Guillermo Del Toro is earning lots of critical praise for his latest flick PAN’S LABYRINTH. Probably his next film will be HELL BOY 2. And after that…could he be taking on AT THE MOUNTAINS OF MADNESS?

LatinoReview.Com has a “review” of the script that Del Toro and Matthew Robbins have adapted from the H.P. Lovecraft novel. The review gives the screenplay an A+, calls it a “Complete Miracle,” and lavishes numerous other superlatives, without getting into too many specifics about what exactly is so great about it.

There is also a relatively spoiler-free summary of the first act, which (sad to say) seems to have little to do with the orginal text. I’ve been wanting to see a big-screen adaptation of this novel for a long time, so I hope the actual screenplay is more faithful to the source material, which is one of Lovecraft’s best stories – and one that (unlike RE-ANIMATOR) truly has the epic scope to work as a feature film without lots new material supplied by the screenwriters.

Hopefully, Del Toro can retain the basic gist of the work, which was one of Lovecraft’s later tales, when he was moving away from pure horror toward science-fiction. Yes, there is plenty to fear in novel’s trek through the frozen wastes of the Antarctic, where the remnants of a prehistoric, alien civilization are discovered amidst the titular mountain range – along with a few frozen specimens that thaw out.
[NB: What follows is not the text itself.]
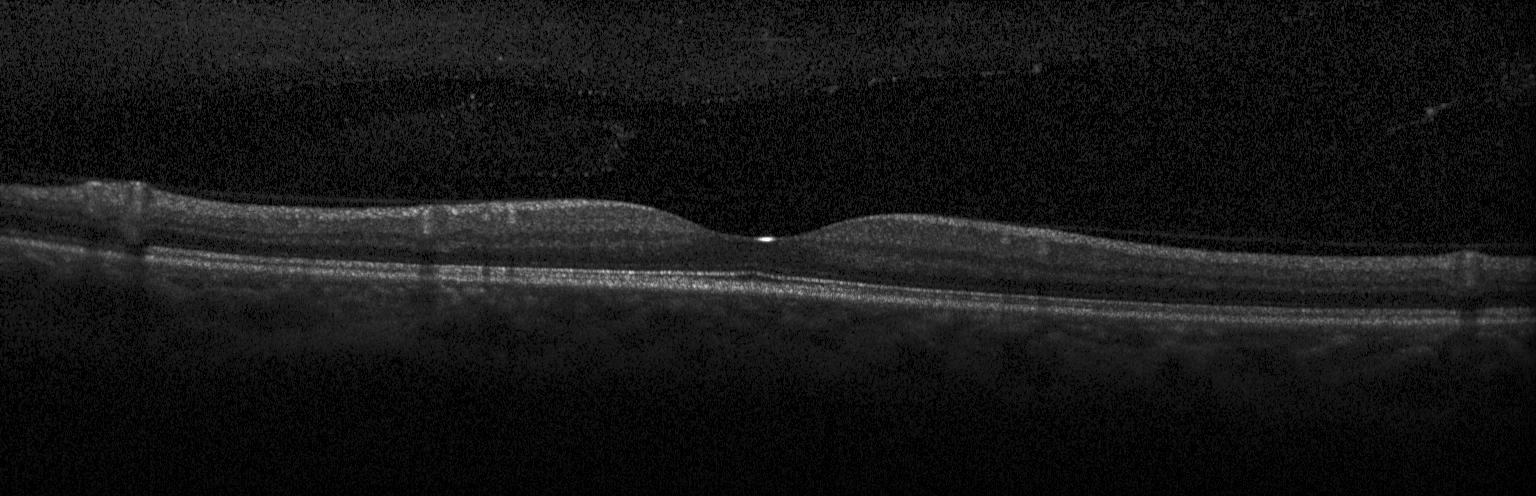
Impression: no choroidal neovascularization, diabetic macular edema, or drusen.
But what really gives the story its kick are two elements: 1) ultimately, the aliens are sympathetic despite their ugly appearance (think of the Horla in the STAR TREK episode “Devil in the Dark”); 2) the novel suggests (without completely spelling out) a synthesis elements that recur throughout Lovecraft’s stories. Popularly called the “Cthulhu Mythos,” these elements suggest a disturbing view of the universe, in which Earth and mankind are put a cosmic speck, who can hope for (at most) to be ignored by malevolent forces far more powerful that rule the cosmos.

In short, the novel works on the level of implanting a scary idea in your head – not the kind of thing at which cinema (which likes to show things) necessarily excells. Still, if anyone can pull this off, it’s Del Toro.